I Remade my Portfolio Website in Astro, Here’s What I Learned


Today I’m happy to launch the newest version of my personal website. Remade from the ground up using all I’ve learned in the three years since I created my old personal site, this new one is faster and better in every way.

The first big change I made was migrating from Gatsby to Astro. Back in 2021 Gatsby was still considered the goto for all things static site, but over the years a lot of competition has shown up in this space and Astro has really propelled itself to the front of the pack. Astro’s popularity is largely credited to its simple design. It sets out to be a framework centered on the core part of any website, the HTML. An Astro template is largely HTML, and Astro tries its hardest to only deliver HTML to the client. This combination of familiar developer experience and excellent performance for the end user made it my choice for this redesign.
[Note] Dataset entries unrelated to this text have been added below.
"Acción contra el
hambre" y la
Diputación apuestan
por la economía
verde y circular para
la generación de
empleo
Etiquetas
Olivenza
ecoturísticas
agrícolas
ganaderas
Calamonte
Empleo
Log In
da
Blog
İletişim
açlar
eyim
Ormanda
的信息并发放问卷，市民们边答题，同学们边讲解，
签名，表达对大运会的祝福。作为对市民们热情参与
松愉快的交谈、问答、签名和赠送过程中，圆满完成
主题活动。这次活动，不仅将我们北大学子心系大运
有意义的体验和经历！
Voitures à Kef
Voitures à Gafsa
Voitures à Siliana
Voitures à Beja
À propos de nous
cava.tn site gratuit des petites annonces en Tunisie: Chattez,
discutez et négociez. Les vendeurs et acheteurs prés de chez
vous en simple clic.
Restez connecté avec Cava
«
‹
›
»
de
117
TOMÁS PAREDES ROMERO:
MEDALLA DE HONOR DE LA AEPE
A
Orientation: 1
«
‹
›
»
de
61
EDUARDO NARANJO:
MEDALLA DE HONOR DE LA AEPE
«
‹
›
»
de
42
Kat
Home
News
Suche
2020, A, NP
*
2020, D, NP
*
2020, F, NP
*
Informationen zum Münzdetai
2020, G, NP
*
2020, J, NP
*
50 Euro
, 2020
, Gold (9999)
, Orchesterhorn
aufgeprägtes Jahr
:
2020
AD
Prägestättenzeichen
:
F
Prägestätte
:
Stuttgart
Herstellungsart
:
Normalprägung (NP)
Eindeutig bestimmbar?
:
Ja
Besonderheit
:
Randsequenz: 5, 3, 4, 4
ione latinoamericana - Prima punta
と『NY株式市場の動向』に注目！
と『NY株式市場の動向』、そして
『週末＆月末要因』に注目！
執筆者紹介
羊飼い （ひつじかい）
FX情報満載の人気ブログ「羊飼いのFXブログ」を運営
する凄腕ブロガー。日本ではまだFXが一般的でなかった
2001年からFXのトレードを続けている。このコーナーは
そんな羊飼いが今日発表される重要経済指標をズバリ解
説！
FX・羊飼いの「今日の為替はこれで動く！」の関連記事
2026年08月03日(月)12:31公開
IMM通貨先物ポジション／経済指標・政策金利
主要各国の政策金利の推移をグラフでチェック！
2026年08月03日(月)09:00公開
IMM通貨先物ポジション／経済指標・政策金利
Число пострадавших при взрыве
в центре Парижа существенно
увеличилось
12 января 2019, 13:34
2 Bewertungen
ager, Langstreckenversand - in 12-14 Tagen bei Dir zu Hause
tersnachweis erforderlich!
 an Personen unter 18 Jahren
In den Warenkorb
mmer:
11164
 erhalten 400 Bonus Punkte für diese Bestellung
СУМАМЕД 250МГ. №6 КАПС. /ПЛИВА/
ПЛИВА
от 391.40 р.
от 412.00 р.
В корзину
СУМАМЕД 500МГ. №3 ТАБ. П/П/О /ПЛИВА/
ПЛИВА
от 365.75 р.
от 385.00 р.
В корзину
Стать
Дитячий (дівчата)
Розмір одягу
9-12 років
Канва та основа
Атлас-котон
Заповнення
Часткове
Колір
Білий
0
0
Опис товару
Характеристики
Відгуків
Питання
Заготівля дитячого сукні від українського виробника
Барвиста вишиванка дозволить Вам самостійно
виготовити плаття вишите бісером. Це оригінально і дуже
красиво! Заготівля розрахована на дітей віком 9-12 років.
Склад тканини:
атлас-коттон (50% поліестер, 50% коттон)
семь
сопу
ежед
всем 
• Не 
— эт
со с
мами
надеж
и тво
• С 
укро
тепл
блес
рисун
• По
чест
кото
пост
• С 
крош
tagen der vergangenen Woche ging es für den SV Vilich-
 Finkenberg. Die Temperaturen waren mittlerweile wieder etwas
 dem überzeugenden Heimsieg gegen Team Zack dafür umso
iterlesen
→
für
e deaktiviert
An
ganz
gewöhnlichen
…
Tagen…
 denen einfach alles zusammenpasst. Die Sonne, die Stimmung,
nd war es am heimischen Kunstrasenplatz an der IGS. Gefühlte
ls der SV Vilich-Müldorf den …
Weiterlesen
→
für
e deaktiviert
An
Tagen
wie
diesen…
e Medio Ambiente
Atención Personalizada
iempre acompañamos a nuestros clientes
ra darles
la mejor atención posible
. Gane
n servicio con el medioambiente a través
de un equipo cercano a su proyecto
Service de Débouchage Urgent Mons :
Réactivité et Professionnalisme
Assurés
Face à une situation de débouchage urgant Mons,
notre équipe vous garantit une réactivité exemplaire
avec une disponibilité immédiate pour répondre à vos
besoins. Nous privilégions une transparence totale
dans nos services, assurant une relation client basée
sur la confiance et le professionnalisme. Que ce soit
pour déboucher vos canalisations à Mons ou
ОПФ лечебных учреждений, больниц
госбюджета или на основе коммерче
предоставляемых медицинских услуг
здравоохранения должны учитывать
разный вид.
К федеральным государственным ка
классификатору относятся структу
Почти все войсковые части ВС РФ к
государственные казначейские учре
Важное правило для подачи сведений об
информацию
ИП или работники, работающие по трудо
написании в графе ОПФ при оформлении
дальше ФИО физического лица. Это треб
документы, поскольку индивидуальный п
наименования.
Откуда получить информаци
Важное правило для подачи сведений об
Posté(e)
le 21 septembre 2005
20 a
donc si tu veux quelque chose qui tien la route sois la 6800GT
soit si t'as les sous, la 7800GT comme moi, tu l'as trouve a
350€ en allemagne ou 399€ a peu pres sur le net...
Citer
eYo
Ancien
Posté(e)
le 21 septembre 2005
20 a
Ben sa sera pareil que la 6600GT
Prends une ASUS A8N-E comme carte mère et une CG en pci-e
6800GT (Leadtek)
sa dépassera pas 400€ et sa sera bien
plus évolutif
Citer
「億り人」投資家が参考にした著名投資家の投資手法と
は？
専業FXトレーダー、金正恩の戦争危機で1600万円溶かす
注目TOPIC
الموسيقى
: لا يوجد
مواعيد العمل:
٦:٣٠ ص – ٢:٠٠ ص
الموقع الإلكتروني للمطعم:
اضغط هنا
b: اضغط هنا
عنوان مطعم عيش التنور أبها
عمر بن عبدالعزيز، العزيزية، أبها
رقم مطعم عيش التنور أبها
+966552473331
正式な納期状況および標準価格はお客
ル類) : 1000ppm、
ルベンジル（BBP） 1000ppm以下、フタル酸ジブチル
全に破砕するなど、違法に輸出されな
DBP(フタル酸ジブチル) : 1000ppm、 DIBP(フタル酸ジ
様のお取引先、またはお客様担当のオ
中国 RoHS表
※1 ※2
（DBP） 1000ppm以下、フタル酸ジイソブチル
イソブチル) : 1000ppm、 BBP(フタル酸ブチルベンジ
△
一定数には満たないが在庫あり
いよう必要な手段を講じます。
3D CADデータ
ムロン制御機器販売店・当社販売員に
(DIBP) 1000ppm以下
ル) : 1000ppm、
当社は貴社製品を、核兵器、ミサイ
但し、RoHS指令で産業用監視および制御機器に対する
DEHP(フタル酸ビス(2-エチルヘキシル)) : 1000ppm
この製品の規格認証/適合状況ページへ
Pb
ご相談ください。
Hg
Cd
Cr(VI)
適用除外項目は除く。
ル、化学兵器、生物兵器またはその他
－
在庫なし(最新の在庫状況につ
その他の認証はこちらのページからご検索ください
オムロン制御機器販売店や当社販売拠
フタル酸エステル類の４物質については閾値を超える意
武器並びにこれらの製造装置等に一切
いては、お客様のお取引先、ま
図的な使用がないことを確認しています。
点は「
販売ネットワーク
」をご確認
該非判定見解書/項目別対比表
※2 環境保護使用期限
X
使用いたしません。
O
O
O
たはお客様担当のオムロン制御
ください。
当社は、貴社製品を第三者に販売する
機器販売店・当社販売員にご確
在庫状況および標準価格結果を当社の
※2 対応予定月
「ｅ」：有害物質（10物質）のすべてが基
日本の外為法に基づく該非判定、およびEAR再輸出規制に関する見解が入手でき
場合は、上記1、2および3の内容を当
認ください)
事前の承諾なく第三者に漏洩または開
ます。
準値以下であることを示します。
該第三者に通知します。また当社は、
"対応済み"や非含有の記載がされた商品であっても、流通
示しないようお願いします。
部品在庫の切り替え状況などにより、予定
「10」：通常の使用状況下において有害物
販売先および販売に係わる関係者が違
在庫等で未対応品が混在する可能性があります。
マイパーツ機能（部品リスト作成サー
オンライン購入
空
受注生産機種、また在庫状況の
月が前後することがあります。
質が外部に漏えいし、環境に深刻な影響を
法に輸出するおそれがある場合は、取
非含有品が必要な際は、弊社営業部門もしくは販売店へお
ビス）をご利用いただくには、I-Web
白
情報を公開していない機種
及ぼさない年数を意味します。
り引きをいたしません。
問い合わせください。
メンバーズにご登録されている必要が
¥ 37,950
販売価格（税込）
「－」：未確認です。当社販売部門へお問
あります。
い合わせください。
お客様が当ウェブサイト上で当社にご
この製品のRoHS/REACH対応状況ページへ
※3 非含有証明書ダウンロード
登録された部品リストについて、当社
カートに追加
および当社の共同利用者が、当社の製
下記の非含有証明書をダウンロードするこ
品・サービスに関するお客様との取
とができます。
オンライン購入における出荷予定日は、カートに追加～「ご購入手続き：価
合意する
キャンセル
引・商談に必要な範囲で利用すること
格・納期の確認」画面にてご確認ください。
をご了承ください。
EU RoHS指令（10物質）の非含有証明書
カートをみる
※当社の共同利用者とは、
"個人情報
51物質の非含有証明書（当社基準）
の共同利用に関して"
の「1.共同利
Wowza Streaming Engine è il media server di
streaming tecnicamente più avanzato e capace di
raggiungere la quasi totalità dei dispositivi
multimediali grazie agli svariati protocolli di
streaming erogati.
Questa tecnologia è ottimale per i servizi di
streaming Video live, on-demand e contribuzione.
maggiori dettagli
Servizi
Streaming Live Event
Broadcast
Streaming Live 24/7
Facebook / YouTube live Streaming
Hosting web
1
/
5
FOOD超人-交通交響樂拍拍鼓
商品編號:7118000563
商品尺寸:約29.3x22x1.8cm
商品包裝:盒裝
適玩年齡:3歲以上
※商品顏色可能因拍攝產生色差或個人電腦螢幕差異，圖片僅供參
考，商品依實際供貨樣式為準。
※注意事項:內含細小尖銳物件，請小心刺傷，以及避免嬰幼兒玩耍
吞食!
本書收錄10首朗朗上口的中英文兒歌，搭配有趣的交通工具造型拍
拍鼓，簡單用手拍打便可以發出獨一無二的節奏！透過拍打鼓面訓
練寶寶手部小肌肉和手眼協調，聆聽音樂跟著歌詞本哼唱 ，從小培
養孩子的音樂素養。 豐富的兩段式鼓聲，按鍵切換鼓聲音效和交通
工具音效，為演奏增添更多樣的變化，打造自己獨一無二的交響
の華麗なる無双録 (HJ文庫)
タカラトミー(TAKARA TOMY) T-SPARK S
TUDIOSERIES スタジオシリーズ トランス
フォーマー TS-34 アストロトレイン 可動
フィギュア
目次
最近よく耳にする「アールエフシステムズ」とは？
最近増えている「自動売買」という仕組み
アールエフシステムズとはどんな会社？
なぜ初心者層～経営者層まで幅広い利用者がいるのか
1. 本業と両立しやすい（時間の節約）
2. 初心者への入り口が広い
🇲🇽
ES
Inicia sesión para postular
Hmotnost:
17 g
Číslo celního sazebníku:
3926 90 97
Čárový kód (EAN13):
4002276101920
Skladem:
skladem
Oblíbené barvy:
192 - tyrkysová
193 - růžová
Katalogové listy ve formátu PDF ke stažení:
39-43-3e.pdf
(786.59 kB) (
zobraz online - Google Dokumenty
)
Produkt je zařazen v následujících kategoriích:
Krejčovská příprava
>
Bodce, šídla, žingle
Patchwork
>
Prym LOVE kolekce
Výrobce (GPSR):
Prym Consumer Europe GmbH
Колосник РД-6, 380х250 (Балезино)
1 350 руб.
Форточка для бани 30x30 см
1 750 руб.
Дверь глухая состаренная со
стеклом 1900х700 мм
Though to be honest, my favorite part of using Astro wasn’t its HTML syntax, but instead what it copied from React. Unlike many frameworks focused on a custom templating language, Astro doesn’t try to reinvent the wheel. Any time you want to use code to generate your markup, Astro lets you use plain old Javascript. As someone who’s experimented with Go Templates, Handlebars, and other HTML focused templating languages, the ability to use familiar javascript syntax in my templates was what made the experience so enjoyable.

Would you rather do this?

  {{#each people}}

Or this?

  {people.map((person) => (

Coupled with this developer experience comes the promise of great performance through shipping 0 javascript to the client by default. Of course, in the real world things aren’t always so easy. Even on my relatively simple portfolio site client side javascript eventually became a necessity, and here I was faced with a decision. Astro allows you to work with pretty much any other javascript framework you can think of for adding interactivity–React, Svelte, Vue and all the others. But, as is always the case, these come with the downside of shipping framework code to the client. Even when the framework code is minimal like with Svelte, it still felt like I would be sacrificing the Astro philosophy of as little javascript as possible by choosing any of these frameworks. Thankfully though, Astro has another solution available. One that requires no framework and ships only the bare minimum of javascript: Web Components.

Web Components are all over Astro’s documentation site, and they feel like the preferred solution to interactivity in the framework so I went with them. But to be honest, using them made me remember why React exists in the first place. The constant use of query selectors and going back and forth from the Astro HTML to the javascript made the whole developer experience feel clunky. That being said, working more with the native standards felt right. Even if the abstractions of frameworks and libraries make life easier, working more with the native APIs exposed me to how things work under the hood. Or at least it felt like that…I hope…maybe. Honestly, just use React and call it a day™.

In keeping with this focus on performance I chose to use Tailwind for my CSS. Atomic CSS is honestly genius for decreasing the amount of CSS shipped to the client, but I think I’m ready to move on from Tailwind. As someone who’s had to implement some very complex responsive designs recently, I can say Tailwind is good for the basics but when trying to use modern CSS it can really get in the way. Modern CSS grids have made so much possible that just wasn’t before and I wouldn’t be able to do my job without them, but Tailwind’s approach to them is frankly outdated. Tailwind’s grid system is still largely inspired by Bootstrap’s 12 column flexbox. All columns and rows are equal size by default and require going into the tailwind config file to do anything more complex. This hiding of the awesomeness that is CSS grid is just frustrating for anyone doing complex layout shifts for responsive designs. Even for this relatively simple site I needed to use a custom grid to get what I wanted out of Tailwind. For the longest time this was just a sacrifice you had to make for the benefits of atomic CSS, but now it looks like Tailwind might actually have some competition in the form of StyleX. StyleX looks to have all the performance of Tailwind with all the flexibility of normal CSS and I’ll be trying it for future projects.

Overall, I really enjoyed my experience with Astro and redesigning this site. I’d really recommend pairing it with a framework you’re familiar with for interactivity despite the performance cost. I think that combination would make for an amazing developer experience with still a lot more performance than your typical SPA or hydrated server rendered app. It’s probably not the best choice for highly interactive sites, but it doesn’t advertise itself as such. For what it tries to do it does it well and I’d recommend it, especially for personal sites like this one.